Eating Cupcakes Maybe Makes You A Bad Feminist
Both common sense and economic trends have been telling us for a while now that the cupcake‘s blown-out-of-proportion, decade-long moment is mercifully coming to a close. Donuts and (ugh) cronuts are ascendent, and anyway, this whole thing has gotten wildly out of hand (see also: a woman I recently saw openly weeping while buying a box at Grand Central’s branch of Magnolia, explaining to a confused employee, “My sister said she’d kill me if I didn’t bring some back for her!”) Meaning that an op-ed dedicated to denigrating the waning trend dessert doesn’t feel strictly necessary. But, this one from The Guardian comes with an unexpected twist: cupcakes are actually bad for feminism.
After laying out all the usual complaints about cupcakes (they’re messy, overrated, too ubiquitous, and deeply linked with the worst kind of hysterical, twee marketing efforts) Matt Seaton writes that “for their implied young female, figure-conscious, on-off dieting customers, they set up this horrible dynamic of enabling indulgence in a forbidden object.” He goes on:
You know what cupcakes really are? – butter-iced snares of self-loathing that sell precisely because they exploit young women’s insecurity about their looks and identity, and offer a completely false and self-defeating solace of temporary gratification, almost certainly followed by remorse and disgust.
They’re just cakes, you say.

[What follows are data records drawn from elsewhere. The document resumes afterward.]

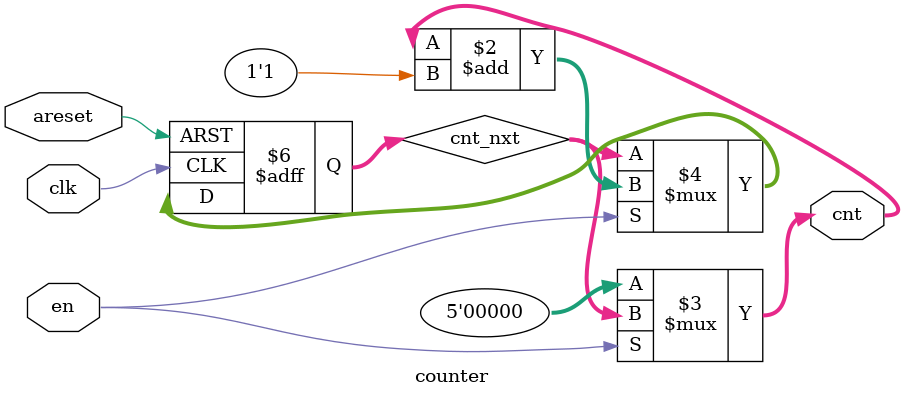
<source format=v>
module top_module (
    input clk,
    input areset,    // Freshly brainwashed Lemmings walk left.
    input bump_left,
    input bump_right,
    input ground,
    input dig,
    output walk_left,
    output walk_right,
    output aaah,
    output digging
);
    parameter WALKING_LEFT = 3'b000;
    parameter WALKING_RIGHT = 3'b001;
    parameter FALLING_LEFT = 3'b010;
    parameter FALLING_RIGHT = 3'b011;
    parameter DIGGING_LEFT = 3'b100;
    parameter DIGGING_RIGHT = 3'b101;

    reg [2:0] cs, ns;
    reg walk_left_nxt, walk_right_nxt, aaah_nxt,digging_nxt;
    always @(posedge clk or posedge areset) begin
        if(areset)
            cs <= WALKING_LEFT;
        else
            cs <= ns;
    end

always @(*) begin
    case (cs)
        WALKING_LEFT: begin
            if(!ground)
                ns = FALLING_LEFT;
            else if(dig)
                ns = DIGGING_LEFT;
            else if(bump_left)
                ns = WALKING_RIGHT;
            else
                ns = cs;
            end
        WALKING_RIGHT: begin
            if(!ground)
                ns = FALLING_RIGHT;
            else if(dig)
                ns = DIGGING_RIGHT;
            else if(bump_right)
                ns = WALKING_LEFT;
            else
                ns = cs;
            end
        FALLING_LEFT: begin
            if(ground)
                ns = WALKING_LEFT;
            else
                ns = cs;
        end
        FALLING_RIGHT: begin
            if(ground)
                ns = WALKING_RIGHT;
            else
                ns = cs;
        end
        DIGGING_LEFT: begin
            if(!ground)
                ns = FALLING_LEFT;
            else
                ns = cs;
        end
        DIGGING_RIGHT: begin
            if(!ground)
                ns = FALLING_RIGHT;
            else
                ns = cs;
        end
        default: ns = 3'b111;
    endcase
end

always @(posedge clk or posedge areset) begin
    if(areset)begin
        walk_left_nxt <= 1'b1;
        walk_right_nxt <=1'b0;
        aaah_nxt <= 1'b0;
        digging_nxt <= 1'b0;
    end
    else
        case (ns)
            WALKING_LEFT:begin
                walk_left_nxt <= 1'b1;
                walk_right_nxt <= 1'b0;
                aaah_nxt <=1'b0;
                digging_nxt <= 1'b0;
            end 
            WALKING_RIGHT: begin
                walk_left_nxt <= 1'b0;
                walk_right_nxt <= 1'b1;
                aaah_nxt <= 1'b0;
                digging_nxt <= 1'b0;
            end
            FALLING_LEFT: begin
                walk_left_nxt <= 1'b0;
                walk_right_nxt <= 1'b0;
                aaah_nxt <=1'b1;
                digging_nxt <= 1'b0;
            end
            FALLING_RIGHT: begin
                walk_left_nxt <= 1'b0;
                walk_right_nxt <= 1'b0;
                aaah_nxt <=1'b1;
                digging_nxt <= 1'b0;
            end
            DIGGING_LEFT: begin
                walk_left_nxt <= 1'b0;
                walk_right_nxt <= 1'b0;
                aaah_nxt <=1'b0;
                digging_nxt <= 1'b1;
            end
            DIGGING_RIGHT: begin
                walk_left_nxt <= 1'b0;
                walk_right_nxt <= 1'b0;
                aaah_nxt <=1'b0;
                digging_nxt <= 1'b1;
            end
        endcase
end

assign walk_left = walk_left_nxt;
assign walk_right = walk_right_nxt;
assign aaah       = aaah_nxt;
assign digging    = digging_nxt;
endmodule   

module counter (
    input clk,
    input areset,
    input en,
    output [4:0] cnt
);
    reg [4:0] cnt_nxt;
    always @(posedge clk or posedge areset) begin
        if(areset)
            cnt_nxt <= 5'b0;
        else if(en)
            cnt_nxt <= cnt + 1'b1;
    end
    assign cnt = en? cnt_nxt : 5'b0;
endmodule
</source>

Ah, but they’re not just cakes: like any cultural artefact, they have implicit values baked in. And the values I see in cupcakes are of a demeaning, self-trivialising sort of hyper-femininity. This is where I start to sound like the worst kind of moralising Puritan killjoy, but it’s just really hard for me to believe that serious, self-respecting adult women would be at all susceptible to this gooey, sickly-sweet embodiment of female wish-fulfillment.
Which may be just a little bit of a leap. It’s sort of hard to prove categorically that cupcake purchasers aren’t ever “serious, self-respecting adults” and universally approach the dessert with the mentality that they’re doing something insane, omg, so bad. Even if they do, it’s a trope that’s spread far enough that furtive cupcake binges were used as a hallmark of Paul Rudd’s terrible character in This Is 40. More to the point, if we’re complaining about the tone of the marketing here, we’d probably have to look at the entire cutesy dessert industry, a churning beast that has rendered it even a little bit plausible for Rice to Riches to hang those terrible “No skinny bitches” signs in their doorway and remain in business.
But also, as much as mania over cupcakes has become an avatar of people (predominantly women) who you try to avoid at all costs, having a male columnist decide that they’re strictly the province of self-defeating idiots doesn’t sit especially well, either. Seems like it’d be nice if we could all just quietly enjoy whatever foods we happen to like to eat, divorced from any weird, unnecessary cycle of hype and backlash?